For technical buyers, that distinction is important. You’re integrating workflow telemetry, not asking clinicians to trust a model on patient care.

Hospitals are finally starting to act like event-driven systems

A lot of healthcare enterprise software still behaves like a record system first and an operational system second. Akara’s approach fits a different model. The OR becomes a stream of state changes, and downstream teams subscribe to them.

That fits the problem better.

If wheels_out fires at 10:32 AM and the system predicts room readiness at 10:52 AM based on turnover history, staffing, and case type, housekeeping can be dispatched immediately. Sterile processing gets advance notice. Transport gets a pickup target. Perioperative staff see the same forecast. If the turnover slips, everyone gets the same updated estimate.

That’s standard event orchestration. In hospitals, it’s still less common than it should be.

It also helps explain why Akara moved away from robotics. Robots need a legible environment. Most hospitals still don’t provide one. If a cleaning robot doesn’t know when a room is actually ready, whether the hallway is clear, or whether a case delay just changed the sequence, then it’s not fixing the main problem. It’s waiting around at great expense.

Sensors first. Then automation has something stable to connect to.

The limits are real

Hospitals shouldn’t buy the fantasy version of this category.

Thermal sensing won’t solve staffing shortages. It won’t remove all manual coordination. It won’t generalize perfectly across every OR footprint. And it can generate false positives if installation and calibration are sloppy.

A few things technical teams should press on hard:

• Event accuracy by room and by event type. room_empty may be easier than closure_complete. Don’t average them together and call it success.
• Drift over time. Layout changes, HVAC changes, seasonal patterns, and staffing changes can degrade performance.
• Integration quality. If alerts land in a dashboard nobody watches, the product fails no matter how good the models are.
• Fallback behavior. When confidence drops, does the system abstain cleanly, or does it flood teams with bad updates?
• Security posture. Event-only pipelines help. They still need proper TLS 1.3, mTLS, auditable access controls, and sensible retention policies.

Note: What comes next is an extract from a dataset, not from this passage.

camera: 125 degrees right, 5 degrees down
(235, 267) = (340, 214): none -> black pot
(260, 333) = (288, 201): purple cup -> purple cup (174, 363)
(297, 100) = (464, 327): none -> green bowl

And yes, privacy is still a live issue even with thermal data. No faces doesn’t mean no risk. In a hospital, occupancy data plus timestamps plus procedure context can still be sensitive.

Why technical teams should pay attention

If you build systems for hospitals, this is a useful pattern to watch because it shows where applied AI is getting real traction in healthcare.

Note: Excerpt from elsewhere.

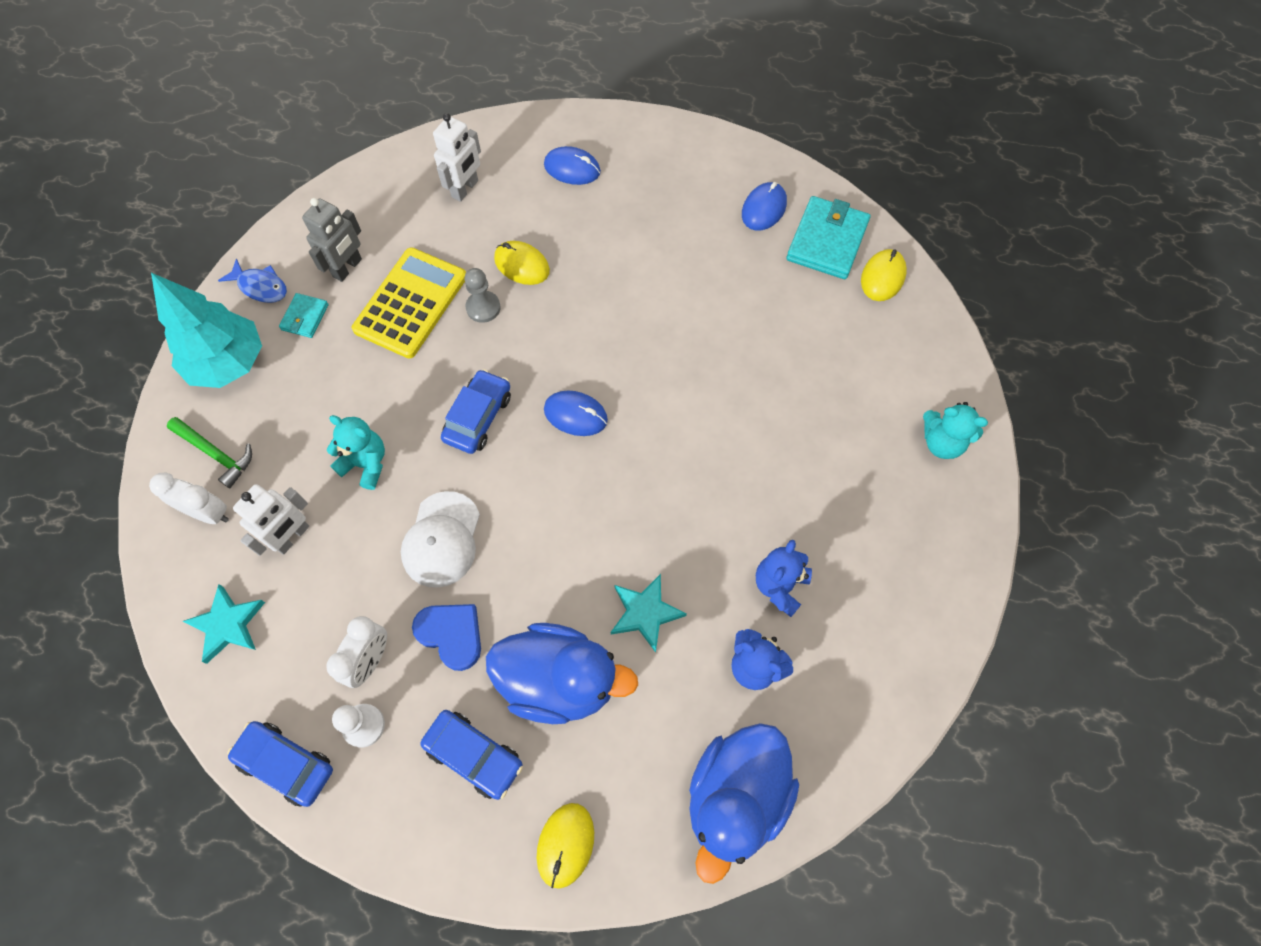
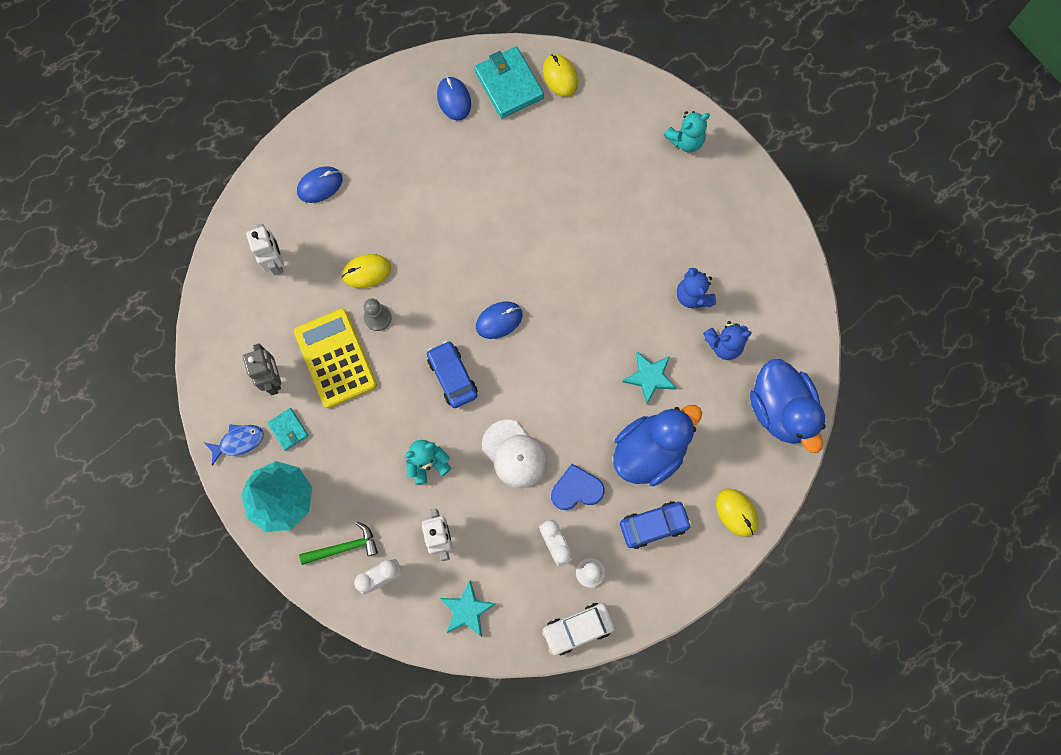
camera: 50 degrees left, 10 degrees up
(286, 764) = (578, 628): blue car -> white car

Not in giant language-model wrappers for everything. Not in humanoid robotics demos. In tightly scoped sensing systems that produce structured operational signals and plug into old, annoying enterprise plumbing.

That’s a real business. It’s also a solid engineering problem.

The stack is concrete: edge inference, temporal event detection, integration with HL7 and FHIR, privacy-conscious data handling, and workflow orchestration. None of it is glamorous. All of it matters.

If Akara is right, the operating room may end up being one of the better places for ambient AI because the ask is so grounded. Hospitals don’t need a machine that sounds smart about surgery. They need one that can tell housekeeping, transport, nursing, and scheduling what’s happening now, with enough accuracy to keep the day moving.

That’s the kind of claim that survives contact with reality.